Quand bien même qu’on aurait le goût de rire de lui, c’est impossible. Je comprends un peu ce qu’il veut dire.

— Juste la ville, les maisons vides, j’aime mieux ça. Tu peux faire semblant que c’est une ville du futur. Tu peux faire semblant que le feu des cheveux de Délima Caillou lui lèche les épaules, lui tombe sur le front, noue la gorge d’un gars moins épais que Fred Caillou.

— Un beau gars comme Terence Hill?

— Tous les gars en même temps, avec toutes les filles en même temps.

— Est-ce qu’ils se diraient «Baby», comme dans les chansons?

— Tu peux en être sûr.

C’est pas pour dire, mais on est restés suspendus là toute notre vie, à côté d’un animal mort qu’on n’avait pas chassé, avec nos mères qui nous attendaient dans les chaumières, à se décrire ce qui était invisible entre les maisons, ce qui n’était pas déjà une rue qui portait un nom.

On s’est raconté tous les garçons et les filles, avec le sillage de la gomme à bulle qui s’était épanchée autour de leurs bouches, sans laisser de trace, mais qui expliquait en somme pourquoi l’empreinte humide du philtrum, sous le nez, goûtait mentholé alors que Neutrogena faisait juste du savon sans saveur.

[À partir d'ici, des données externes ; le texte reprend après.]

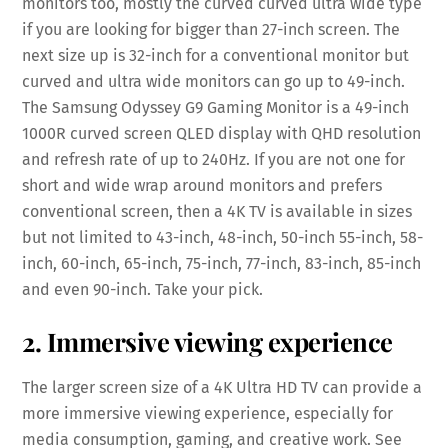
monitors too, mostly the curved curved ultra wide type
if you are looking for bigger than 27-inch screen. The
next size up is 32-inch for a conventional monitor but
curved and ultra wide monitors can go up to 49-inch.
The Samsung Odyssey G9 Gaming Monitor is a 49-inch
1000R curved screen QLED display with QHD resolution
and refresh rate of up to 240Hz. If you are not one for
short and wide wrap around monitors and prefers
conventional screen, then a 4K TV is available in sizes
but not limited to 43-inch, 48-inch, 50-inch 55-inch, 58-
inch, 60-inch, 65-inch, 75-inch, 77-inch, 83-inch, 85-inch
and even 90-inch. Take your pick.
2. Immersive viewing experience
The larger screen size of a 4K Ultra HD TV can provide a
more immersive viewing experience, especially for
media consumption, gaming, and creative work. See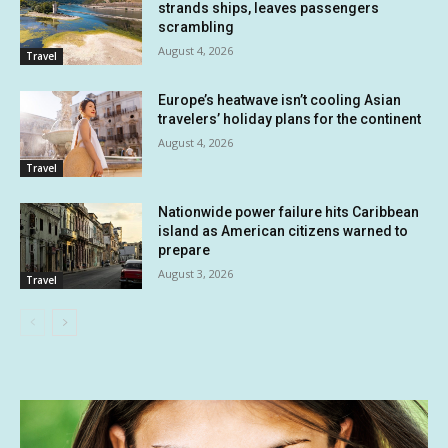
strands ships, leaves passengers
scrambling
August 4, 2026
Travel
Europe’s heatwave isn’t cooling Asian
travelers’ holiday plans for the continent
August 4, 2026
Travel
Nationwide power failure hits Caribbean
island as American citizens warned to
prepare
August 3, 2026
Travel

— Il est une graisse sur la peau qui est comme une mémoire, elle retient les odeurs. Quand tu parles de trop proche à une fille, c’est avec ça qu’elle te laisse, s’en retournant d’où elle est venue en fouettant de ses grands gestes l’air que l’amour respire pour toi. C’est mon cousin qui me l’a dit.

C’est pour cette fille-là, invisible, parfaite, que Boule-de-Cèdre installait gracieusement le silence et la pierre dans son village de granit en plastique. Il se laissait imprégner de son songe qui ne laissait pas de trace au bout des doigts, qui ne laissait pas de trace sous le nez. Il la pensait si fort, cette fille, qu’elle était partout à la fois, imprimée dans les éons. Il diluait son image pour qu’il puisse l’oublier et la réinventer au fur et à mesure qu’il jouait chez lui en regardant tourner ses longs-jeux des Kid Stuff Records, agenouillé sur le tapis. Quand l’aiguille arrêtait le temps dans le vinyle, quand elle indiquait qu’il devait être l’heure du souper, Boule-de-Cèdre lâchait son village, se levait et marchait jusqu’à chez nous. Il cognait à la porte si fermement que les rameaux cloués dessus en étaient tout secoués. Ma mère lui ouvrait puis laissait entrer avec lui des applaudissements qui venaient de loin dehors.